Robert De Niro made a confident directorial debut in 1993 with the intimate family drama A Bronx Tale. Thirteen years on, his second stint at the helm deals with an altogether bigger 'family': that cuddly collection of information-gatherers now known as the CIA.
De Niro teams up with writer Eric Roth (who won an Oscar for Forrest Gump, though his work on The Insider and Munich has more relevance here) to switch back-and-forth between America's entry into WWII and the events surrounding the globe-threatening Bay Of Pigs fiasco in Cuba.
Unsurprisingly, it’s a serious business, channelled through Edward Wilson, a young patriot played with stony-faced intensity by Matt Damon.
In 1939, Edward is quietly studying English at Yale while dating a lovely deaf girl (Blanchard) when he is invited to join the Skull and Bones society, a secretive brotherhood for the rich and well-connected. (The institution actually exists, with the Bush family as, um, notable alumni.)
Once initiated, Edward wastes no time in exposing his tutor (Gambon) as a Nazi sympathiser, impregnating Clover (Jolie) – the sister of a fellow ‘Boneman’ - and, on his shotgun-wedding day, enlisting for the espionage effort in Europe led by old warhorse General Sullivan (De Niro).
The next six years are spent mired in war-winning skulduggery with the Office of Strategic Services in London and Berlin. With Hitler no more, Edward and the counter-intelligence chaps turn their attention to Russia and a new kind of war.
But the colder war is back home, where his sham marriage to Clover has a demoralising effect on their son Edward Jr (Eddie Redmayne). The boy yearns to be part of Edward’s world.
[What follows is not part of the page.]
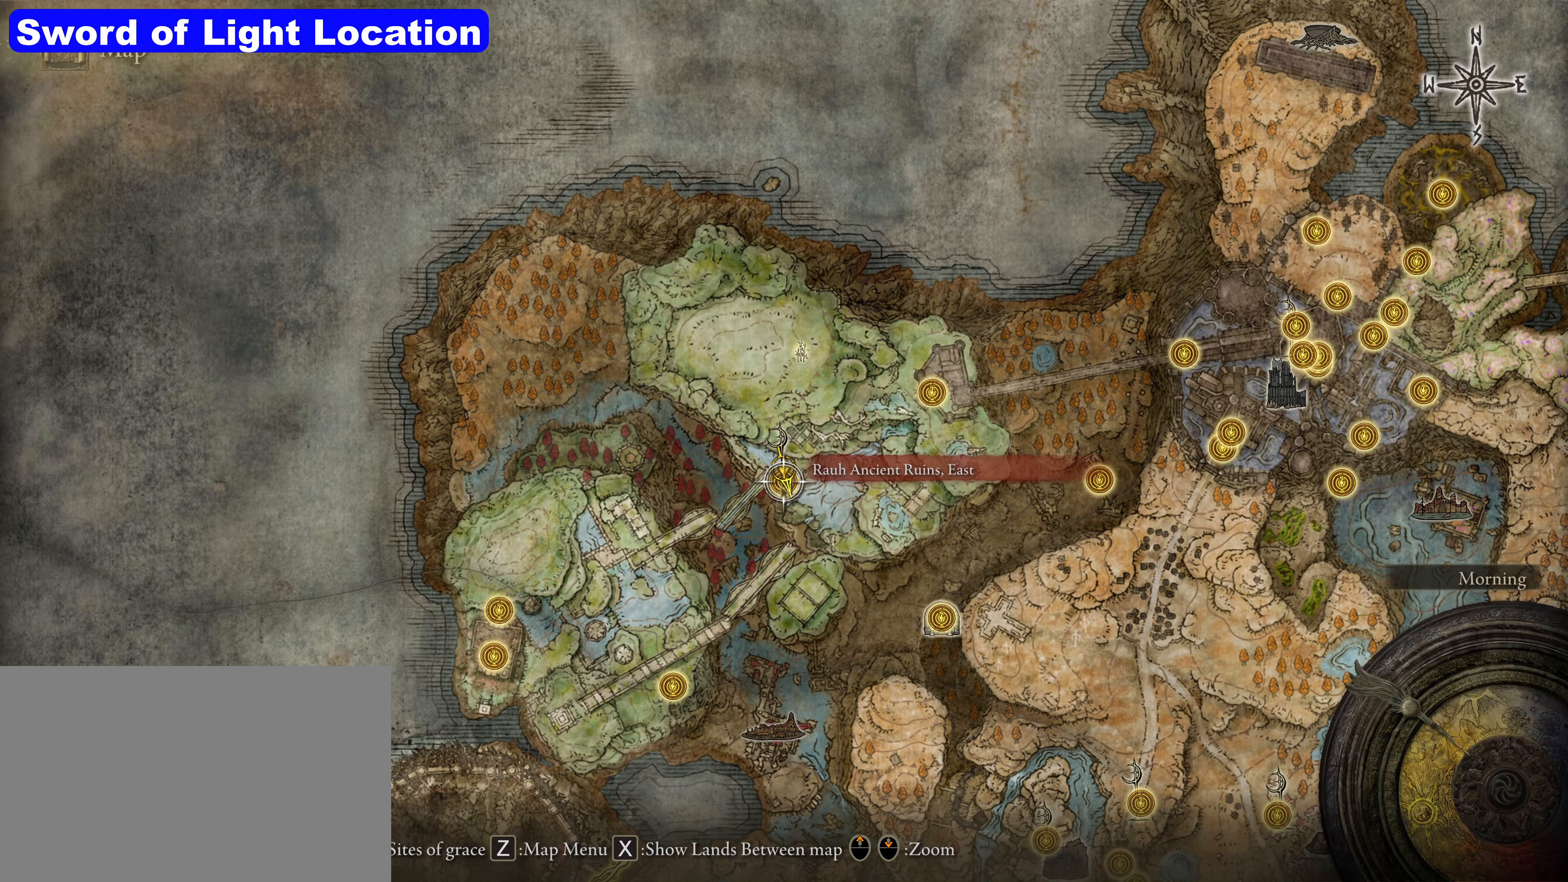
{"keys": [], "mouse": [], "events": []}
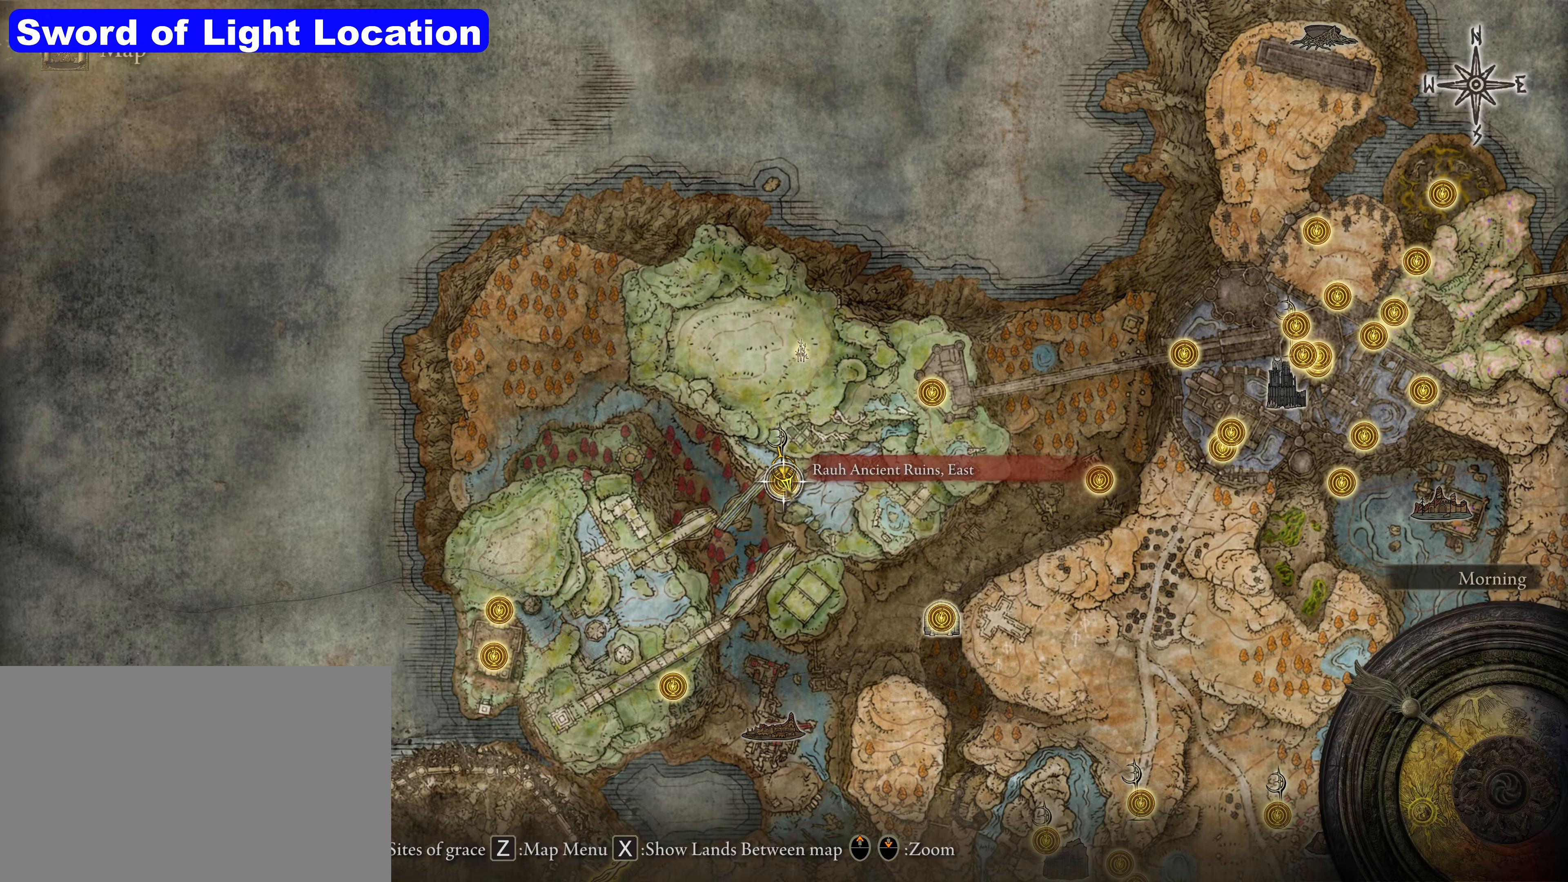
{"keys": [], "mouse": [], "events": []}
It’s a dangerous place where truth and trust are unaffordable luxuries, full of paranoia, fatal indiscretions, double-crosses and red herrings. And there is always, always a fall guy.
De Niro complements his perfectionist’s eye for historical detail by picking a fine team to play the spy game.
On the company’s side, we have Alec Baldwin’s FBI head-hunter, William Hurt’s CIA chief, British spook Billy Crudup, John Turturro as Wilson’s unflinching right-hand man, and Lee Pace – a face to watch after Infamous and the sadly axed TV cult Wonderfalls - as Edward’s agency rival.
Oleg Stefan and John Sessions keep up to speed as, respectively, a KGB bloodhound and a dodgy defector, while De Niro also manages to coax his old mucker Joe Pesci out of retirement for a blink-and-miss cameo.
The Good Shepherd asks some searching questions on the nature of patriotism, loyalty and personal sacrifice. What exactly is the greater good? And how far should we go to achieve it?
Ostensibly, Edward is our guide through this moral maze, but for all his brooding, we never really discover what makes him tick. It leaves an unfilled emotional hole in the story.
Since his movie still manages to grip for nigh on three hours, De Niro must be a pretty good shepherd himself... even if his main character is a bit of a lost sheep.